▶ **Your goal**
Replace "Frequent Flyer Programs" with "Loyalty Programs" wherever it occurs in the lines below, and give all the lines again with nothing else changed. Leave the pictures out of your answer.
◆ ◆ ◆ ◆ ◆
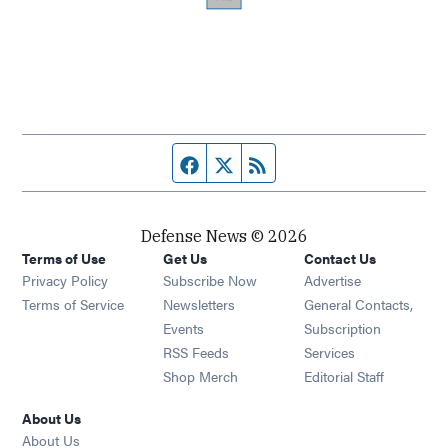
Facebook page
Twitter feed
RSS feed
Defense News © 2026
Terms of Use
Get Us
Contact Us
Privacy Policy
Subscribe Now
Advertise
Opens in new window
Terms of Service
Newsletters
General Contacts,
Opens in new window
Events
Subscription
Opens in new window
RSS Feeds
Services
Opens in new window
Shop Merch
Editorial Staff
About Us
About Us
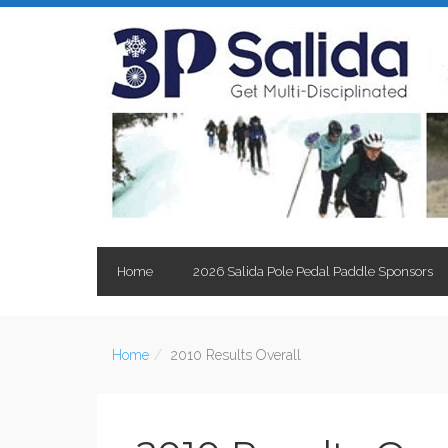
Home
2026 Salida Pole Pedal Paddle Sponsors
Home
2010 Results Overall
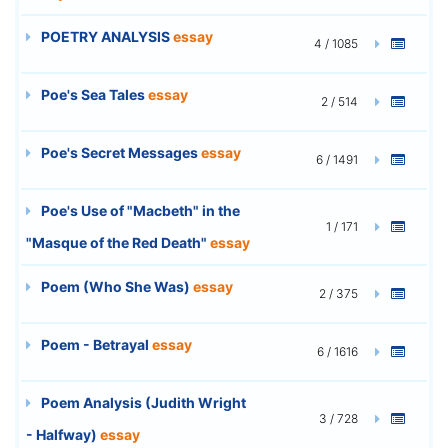
POETRY ANALYSIS
essay
4 / 1085
Poe's Sea Tales
essay
2 / 514
Poe's Secret Messages
essay
6 / 1491
Poe's Use of "Macbeth" in the
1 / 171
"Masque of the Red Death"
essay
Poem (Who She Was)
essay
2 / 375
Poem - Betrayal
essay
6 / 1616
Poem Analysis (Judith Wright
3 / 728
- Halfway)
essay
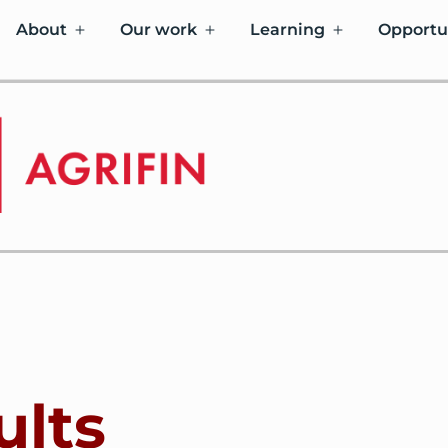
About
Our work
Learning
Opportu
ults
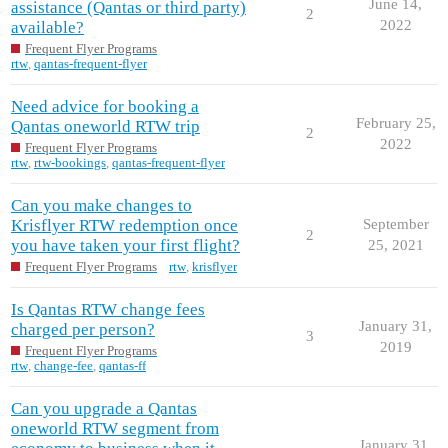
June 14,
assistance (Qantas or third party)
2
2022
available?
Frequent Flyer Programs
rtw
,
qantas-frequent-flyer
Need advice for booking a
February 25,
Qantas oneworld RTW trip
2
2022
Frequent Flyer Programs
rtw
,
rtw-bookings
,
qantas-frequent-flyer
Can you make changes to
Krisflyer RTW redemption once
September
2
you have taken your first flight?
25, 2021
Frequent Flyer Programs
rtw
,
krisflyer
Is Qantas RTW change fees
January 31,
charged per person?
3
2019
Frequent Flyer Programs
rtw
,
change-fee
,
qantas-ff
Can you upgrade a Qantas
oneworld RTW segment from
January 31,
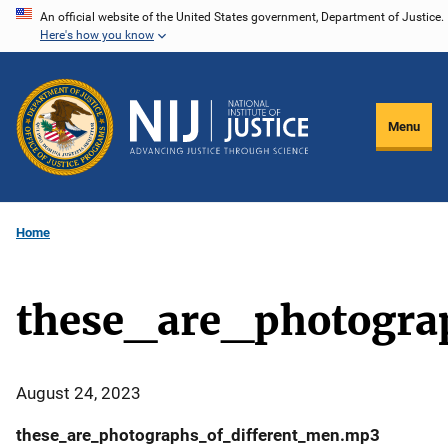
Skip
An official website of the United States government, Department of Justice.
Here's how you know
to
main
content
Menu
Home
these_are_photogra
August 24, 2023
these_are_photographs_of_different_men.mp3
◆ ◆ ◆ ◆ ◆
▶ **Output of the task**
Facebook page
Twitter feed
RSS feed
Defense News © 2026
Terms of Use
Get Us
Contact Us
Privacy Policy
Subscribe Now
Advertise
Opens in new window
Terms of Service
Newsletters
General Contacts,
Opens in new window
Events
Subscription
Opens in new window
RSS Feeds
Services
Opens in new window
Shop Merch
Editorial Staff
About Us
About Us
Home
2026 Salida Pole Pedal Paddle Sponsors
Home
2010 Results Overall
POETRY ANALYSIS
essay
4 / 1085
Poe's Sea Tales
essay
2 / 514
Poe's Secret Messages
essay
6 / 1491
Poe's Use of "Macbeth" in the
1 / 171
"Masque of the Red Death"
essay
Poem (Who She Was)
essay
2 / 375
Poem - Betrayal
essay
6 / 1616
Poem Analysis (Judith Wright
3 / 728
- Halfway)
essay
About
Our work
Learning
Opportu
ults
June 14,
assistance (Qantas or third party)
2
2022
available?
Loyalty Programs
rtw
,
qantas-frequent-flyer
Need advice for booking a
February 25,
Qantas oneworld RTW trip
2
2022
Loyalty Programs
rtw
,
rtw-bookings
,
qantas-frequent-flyer
Can you make changes to
Krisflyer RTW redemption once
September
2
you have taken your first flight?
25, 2021
Loyalty Programs
rtw
,
krisflyer
Is Qantas RTW change fees
January 31,
charged per person?
3
2019
Loyalty Programs
rtw
,
change-fee
,
qantas-ff
Can you upgrade a Qantas
oneworld RTW segment from
January 31,
Skip
An official website of the United States government, Department of Justice.
Here's how you know
to
main
content
Menu
Home
these_are_photogra
August 24, 2023
these_are_photographs_of_different_men.mp3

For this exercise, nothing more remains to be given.